- Required actions:
• 1. From the forum thread on pan cars, list the three car models that Tehachapi Flash says he prefers in the post titled "Wanted-1/0th, link pan car".
• 2. In the forum thread on pan cars, what does Tehachapi Flash say seems to be the cheaper approach?

***** Given passage

# Lack of Pan Cars?????



## Tehachapi Flash (Mar 30, 2006)

What am I missing? I've been looking for either a New, or used Link type Pan Car, or even a T plate car for several days now, and have found few to none "in stock, New", and very little used???? Thanks for your help. Ron


----------



## ta_man (Apr 10, 2005)

Tehachapi Flash said:


> What am I missing? I've been looking for either a New, or used Link type Pan Car, or even a T plate car for several days now, and have found few to none "in stock, New", and very little used???? Thanks for your help. Ron


Well, just looked at your post titled "*Wanted-1/0th, link pan car*":



Tehachapi Flash said:


> Prefer STRYKER 2K11, or KSG SCX, or CRC.


Nothing there about T-Plate cars at all. Just because no one has the 3 models you ask for doesn't mean others aren't available. Based on that post I can see why you might not have received many offers.


----------



## Tehachapi Flash (Mar 30, 2006)

Thank you TA man,
Yeah, I didn't word either one of those posts very well. (I'm old, give me a break) On this post I was meaning to question why there are not many "New Link" cars available from the manufacters of the kits. They are all "out of stock"? The second thing was the lack of available "used T plate" cars. It seems to be cheaper to buy an older car, then change over to the new chassis. Thanks for calling me on that. I'll try to think things out better before I post. Ron


----------



## djcyder (Jun 23, 2010)

Tehachapi Flash said:


> Thank you TA man,
> seems to be cheaper to buy an older car, then change over to the new chassis. Thanks for calling me on that.



Yes it is, also in many sportsman classes you don't need the latest and greatest anyway. I always see used pan cars in the forsale section in fact I just picked up one last week. A lot of the older cars still have a lot of life in them.


----------

**********
***** Records provided

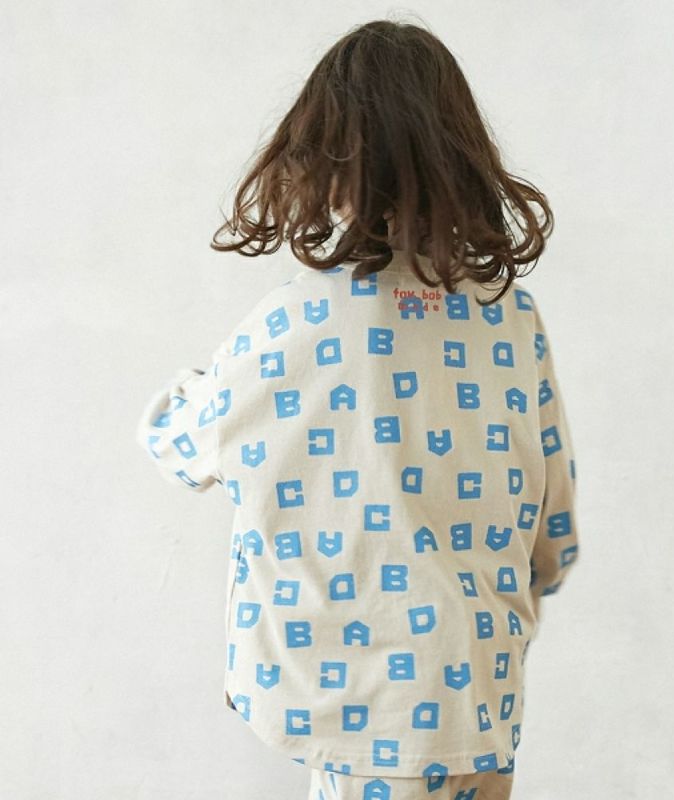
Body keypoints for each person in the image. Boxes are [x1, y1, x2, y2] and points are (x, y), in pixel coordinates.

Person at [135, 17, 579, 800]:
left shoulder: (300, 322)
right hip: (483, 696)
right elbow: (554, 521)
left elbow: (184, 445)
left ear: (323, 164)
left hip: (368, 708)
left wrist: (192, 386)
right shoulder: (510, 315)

**********
***** Records provided

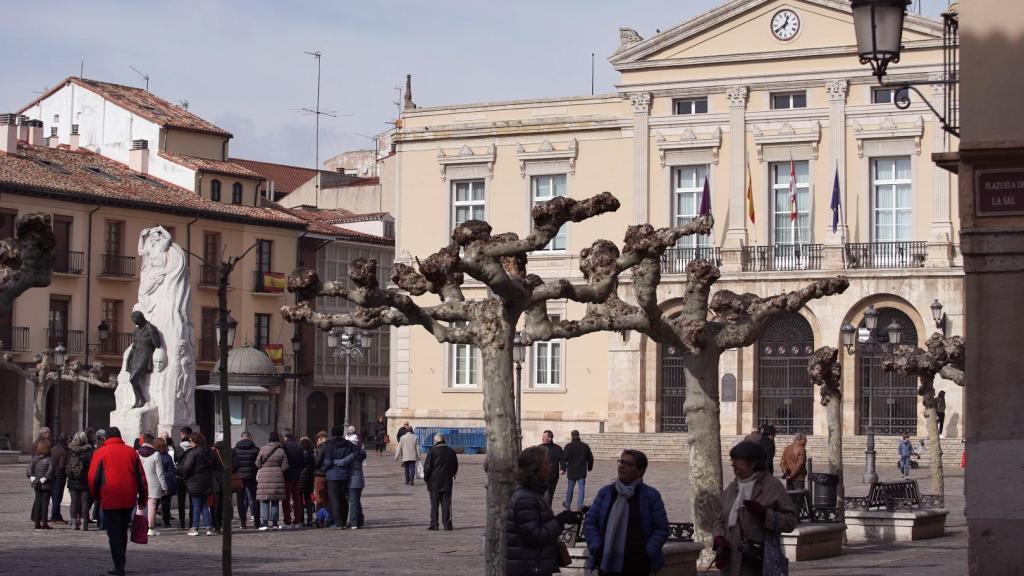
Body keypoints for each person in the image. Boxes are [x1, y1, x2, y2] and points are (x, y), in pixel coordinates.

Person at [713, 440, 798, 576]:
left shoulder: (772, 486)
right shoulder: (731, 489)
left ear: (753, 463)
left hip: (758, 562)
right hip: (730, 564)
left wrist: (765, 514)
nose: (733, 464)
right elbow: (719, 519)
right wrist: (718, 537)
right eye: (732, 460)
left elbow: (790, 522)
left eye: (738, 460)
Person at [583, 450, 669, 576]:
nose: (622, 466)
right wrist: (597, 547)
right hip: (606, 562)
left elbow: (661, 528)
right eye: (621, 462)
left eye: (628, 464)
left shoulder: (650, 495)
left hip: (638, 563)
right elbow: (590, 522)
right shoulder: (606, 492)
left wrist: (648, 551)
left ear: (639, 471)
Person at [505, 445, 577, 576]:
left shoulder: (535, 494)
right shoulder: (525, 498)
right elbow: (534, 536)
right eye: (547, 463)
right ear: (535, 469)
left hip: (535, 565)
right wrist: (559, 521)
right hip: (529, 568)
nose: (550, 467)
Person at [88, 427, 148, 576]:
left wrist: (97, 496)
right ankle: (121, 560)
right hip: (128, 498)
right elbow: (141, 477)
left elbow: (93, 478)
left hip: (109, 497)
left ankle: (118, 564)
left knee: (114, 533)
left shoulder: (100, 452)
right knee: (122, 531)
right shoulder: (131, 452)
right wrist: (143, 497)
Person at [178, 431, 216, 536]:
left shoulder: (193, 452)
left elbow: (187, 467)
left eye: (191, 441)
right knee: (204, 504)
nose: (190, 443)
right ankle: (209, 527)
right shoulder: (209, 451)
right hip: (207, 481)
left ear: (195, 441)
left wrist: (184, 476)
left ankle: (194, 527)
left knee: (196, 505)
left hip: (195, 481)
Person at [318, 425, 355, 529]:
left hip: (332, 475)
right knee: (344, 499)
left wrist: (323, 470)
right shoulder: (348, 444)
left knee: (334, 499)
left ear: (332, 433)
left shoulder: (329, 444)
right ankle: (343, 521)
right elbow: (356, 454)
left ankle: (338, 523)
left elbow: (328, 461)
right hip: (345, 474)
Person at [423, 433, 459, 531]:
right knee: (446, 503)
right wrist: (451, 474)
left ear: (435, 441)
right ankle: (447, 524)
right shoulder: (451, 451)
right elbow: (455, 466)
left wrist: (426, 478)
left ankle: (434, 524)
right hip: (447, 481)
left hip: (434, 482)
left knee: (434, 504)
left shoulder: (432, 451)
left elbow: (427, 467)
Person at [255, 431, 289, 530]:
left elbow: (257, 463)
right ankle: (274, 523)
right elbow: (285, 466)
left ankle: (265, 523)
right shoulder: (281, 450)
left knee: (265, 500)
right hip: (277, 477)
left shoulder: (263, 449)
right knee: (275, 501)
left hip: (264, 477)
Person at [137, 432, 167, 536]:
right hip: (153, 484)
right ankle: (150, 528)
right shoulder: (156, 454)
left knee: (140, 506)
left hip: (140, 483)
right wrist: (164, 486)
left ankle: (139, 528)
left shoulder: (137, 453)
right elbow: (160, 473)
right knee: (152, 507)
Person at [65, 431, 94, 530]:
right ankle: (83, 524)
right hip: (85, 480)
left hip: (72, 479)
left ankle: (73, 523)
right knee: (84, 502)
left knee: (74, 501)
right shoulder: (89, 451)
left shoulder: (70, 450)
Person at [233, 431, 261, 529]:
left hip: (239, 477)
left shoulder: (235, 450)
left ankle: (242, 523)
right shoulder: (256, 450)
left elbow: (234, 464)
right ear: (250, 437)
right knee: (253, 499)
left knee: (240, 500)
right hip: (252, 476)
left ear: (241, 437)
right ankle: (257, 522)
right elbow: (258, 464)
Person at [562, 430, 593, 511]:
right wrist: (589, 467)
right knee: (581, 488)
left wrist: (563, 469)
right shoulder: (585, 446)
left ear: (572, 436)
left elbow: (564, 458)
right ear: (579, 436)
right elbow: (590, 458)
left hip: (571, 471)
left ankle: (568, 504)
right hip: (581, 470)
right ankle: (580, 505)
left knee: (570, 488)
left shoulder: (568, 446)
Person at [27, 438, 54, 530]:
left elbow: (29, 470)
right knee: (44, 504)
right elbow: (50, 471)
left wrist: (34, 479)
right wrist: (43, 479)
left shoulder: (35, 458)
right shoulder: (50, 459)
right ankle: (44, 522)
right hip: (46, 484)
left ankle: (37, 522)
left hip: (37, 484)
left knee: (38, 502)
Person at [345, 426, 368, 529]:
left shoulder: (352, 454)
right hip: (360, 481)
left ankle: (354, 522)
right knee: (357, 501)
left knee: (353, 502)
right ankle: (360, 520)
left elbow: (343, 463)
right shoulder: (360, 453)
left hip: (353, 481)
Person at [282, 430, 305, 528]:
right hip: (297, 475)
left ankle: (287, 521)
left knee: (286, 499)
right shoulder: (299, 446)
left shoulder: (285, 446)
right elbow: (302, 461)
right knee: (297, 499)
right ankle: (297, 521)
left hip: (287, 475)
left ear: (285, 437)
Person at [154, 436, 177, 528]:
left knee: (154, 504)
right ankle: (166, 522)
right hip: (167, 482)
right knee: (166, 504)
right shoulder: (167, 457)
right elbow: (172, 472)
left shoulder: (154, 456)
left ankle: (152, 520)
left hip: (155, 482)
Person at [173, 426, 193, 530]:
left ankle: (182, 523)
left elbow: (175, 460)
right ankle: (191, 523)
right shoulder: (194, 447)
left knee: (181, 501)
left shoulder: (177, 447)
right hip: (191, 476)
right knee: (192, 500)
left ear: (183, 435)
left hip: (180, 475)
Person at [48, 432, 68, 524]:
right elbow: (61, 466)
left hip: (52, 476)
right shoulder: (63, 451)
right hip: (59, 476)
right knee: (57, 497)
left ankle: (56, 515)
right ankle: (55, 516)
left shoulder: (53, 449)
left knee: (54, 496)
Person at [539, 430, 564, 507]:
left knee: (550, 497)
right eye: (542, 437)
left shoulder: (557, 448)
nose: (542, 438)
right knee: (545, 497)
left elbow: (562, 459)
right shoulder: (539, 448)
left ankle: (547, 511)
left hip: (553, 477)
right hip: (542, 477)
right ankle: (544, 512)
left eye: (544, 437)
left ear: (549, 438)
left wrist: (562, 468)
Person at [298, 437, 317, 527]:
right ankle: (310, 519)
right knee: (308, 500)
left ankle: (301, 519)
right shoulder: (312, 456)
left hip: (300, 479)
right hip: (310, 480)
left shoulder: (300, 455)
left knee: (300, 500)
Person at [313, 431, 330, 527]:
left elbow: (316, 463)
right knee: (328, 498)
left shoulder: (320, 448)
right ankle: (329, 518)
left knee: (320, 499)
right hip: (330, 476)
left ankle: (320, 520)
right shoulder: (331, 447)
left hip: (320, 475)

**********

- Solution list:
• 1. STRYKER 2K11, KSG SCX, CRC

• 2. Buying an older car, then changing over to the new chassis.